Monday, August 29, 2016

Book Review 372: Over the Edge


OVER THE EDGE: Death in Grand Canyon, by Michael P. Ghiglieri and Thomas M. Myers. 586 pages. Puma paperback, $24.95

Chuck Jones wouldn’t have subjected even Wile E. Coyote to what Californian John Presley did to himself in 1968: while hiking a rough trail Presley slipped on loose gravel and, instead of just plotzing, ran out of the slip. He kept upright but could not stop as he approached the edge of a cliff.

At the last moment he wrapped his arms round a barrel cactus but it pulled out by the roots and both fell 50 feet. Presley died.

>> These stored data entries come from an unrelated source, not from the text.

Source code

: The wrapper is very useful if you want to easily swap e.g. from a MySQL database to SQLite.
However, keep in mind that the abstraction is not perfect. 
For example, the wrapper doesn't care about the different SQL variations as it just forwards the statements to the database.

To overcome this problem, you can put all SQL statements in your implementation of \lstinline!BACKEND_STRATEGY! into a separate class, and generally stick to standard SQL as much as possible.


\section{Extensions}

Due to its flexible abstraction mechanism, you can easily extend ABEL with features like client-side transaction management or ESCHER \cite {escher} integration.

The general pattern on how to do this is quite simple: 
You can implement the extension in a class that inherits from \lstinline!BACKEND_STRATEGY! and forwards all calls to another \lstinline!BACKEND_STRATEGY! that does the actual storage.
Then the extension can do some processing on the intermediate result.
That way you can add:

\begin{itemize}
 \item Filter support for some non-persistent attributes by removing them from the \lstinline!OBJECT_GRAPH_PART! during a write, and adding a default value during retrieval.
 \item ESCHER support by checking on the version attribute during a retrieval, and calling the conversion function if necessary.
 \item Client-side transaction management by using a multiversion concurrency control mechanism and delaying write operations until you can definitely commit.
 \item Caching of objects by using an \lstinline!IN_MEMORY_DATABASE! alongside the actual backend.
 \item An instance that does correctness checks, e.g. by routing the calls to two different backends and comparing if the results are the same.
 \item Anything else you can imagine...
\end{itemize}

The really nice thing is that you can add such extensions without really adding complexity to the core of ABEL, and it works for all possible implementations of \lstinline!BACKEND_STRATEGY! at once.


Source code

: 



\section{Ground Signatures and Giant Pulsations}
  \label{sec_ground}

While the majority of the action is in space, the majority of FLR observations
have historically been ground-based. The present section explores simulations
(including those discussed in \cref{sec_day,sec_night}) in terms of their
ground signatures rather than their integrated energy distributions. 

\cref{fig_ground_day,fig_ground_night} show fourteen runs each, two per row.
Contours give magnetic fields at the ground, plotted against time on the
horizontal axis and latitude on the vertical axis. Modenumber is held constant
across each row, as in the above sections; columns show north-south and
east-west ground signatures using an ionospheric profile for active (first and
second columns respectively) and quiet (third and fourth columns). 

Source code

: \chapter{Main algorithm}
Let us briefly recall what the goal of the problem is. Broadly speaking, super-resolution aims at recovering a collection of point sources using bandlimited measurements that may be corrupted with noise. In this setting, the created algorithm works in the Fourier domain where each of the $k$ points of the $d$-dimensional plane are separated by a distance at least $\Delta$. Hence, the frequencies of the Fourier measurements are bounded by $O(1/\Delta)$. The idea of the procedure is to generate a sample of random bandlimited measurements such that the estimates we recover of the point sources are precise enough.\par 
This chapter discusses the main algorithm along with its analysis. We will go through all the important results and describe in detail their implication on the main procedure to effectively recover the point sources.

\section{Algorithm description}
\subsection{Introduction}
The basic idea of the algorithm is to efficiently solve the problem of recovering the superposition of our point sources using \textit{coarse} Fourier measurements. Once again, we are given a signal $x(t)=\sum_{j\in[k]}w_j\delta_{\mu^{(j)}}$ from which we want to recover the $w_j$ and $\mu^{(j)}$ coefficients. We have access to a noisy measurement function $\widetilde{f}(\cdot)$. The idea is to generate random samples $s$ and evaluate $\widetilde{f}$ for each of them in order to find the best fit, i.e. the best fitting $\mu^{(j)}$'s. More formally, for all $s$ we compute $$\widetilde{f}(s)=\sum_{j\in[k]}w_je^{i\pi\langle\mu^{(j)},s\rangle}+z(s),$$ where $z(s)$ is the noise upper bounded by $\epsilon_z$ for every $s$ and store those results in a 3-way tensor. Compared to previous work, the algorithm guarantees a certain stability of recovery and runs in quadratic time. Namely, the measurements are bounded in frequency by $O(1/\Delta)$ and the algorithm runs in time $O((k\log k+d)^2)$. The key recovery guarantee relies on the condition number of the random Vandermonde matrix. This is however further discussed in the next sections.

This seems to be more a case of hard luck than the rank stupidity and carelessness that characterize most of the 700 or so deaths of visitors to what Michael Ghiglieri and Thomas Myers, both experienced hikers and rescuers, call the most unforgiving place on earth.

That seems excessive. Actually, the toll over a century, while high, is not enormous, and over half the deaths came in crashes of helicopters and planes, including a 1956 collision of two airliners that was the worst peacetime civil aviation disaster to that date.

Despite spectacular opportunities, people fall or jump off the rim to their deaths only about once a year. Falls from below the rim, plus deaths from heart attacks in out-of-shape middle-aged men about double that toll.

Drownings are somewhat more common. Still, the body count doesn’t come close to what Hawaii enjoys.

Some things that might seem dangerous have so far failed to kill any visitors: animals and poisonous plants or running the rapids of the Colorado on commercial oared rowboats.  (Rafts and private trips have been more dangerous.)

Lee Whittlesey inaugurated the morbid book about deaths in our western parks with “Death in Yellowstone.” There are more ways to die in Yellowstone than in Grand Canyon (but not nearly as many as in Hawaii), and Whittlesey’s book is still the best of the genre. “Over the Edge,” while admirably complete, suffers from Ghiglieri’s purple prose and a somewhat phony public service justification.

Nobody really reads these books for deep insight into safety considerations. Walking into the desert without water is not a topic that requires deep reflection to avoid. Likewise, stepping over safety barriers to teeter on the edge of a cliff in order to get a dramatic photograph does not require 500 pages of explication in order to discern the risk.

(I never reviewed Whittlesey's book, but I did write about it in the context of deaths at Haleakala National Park.)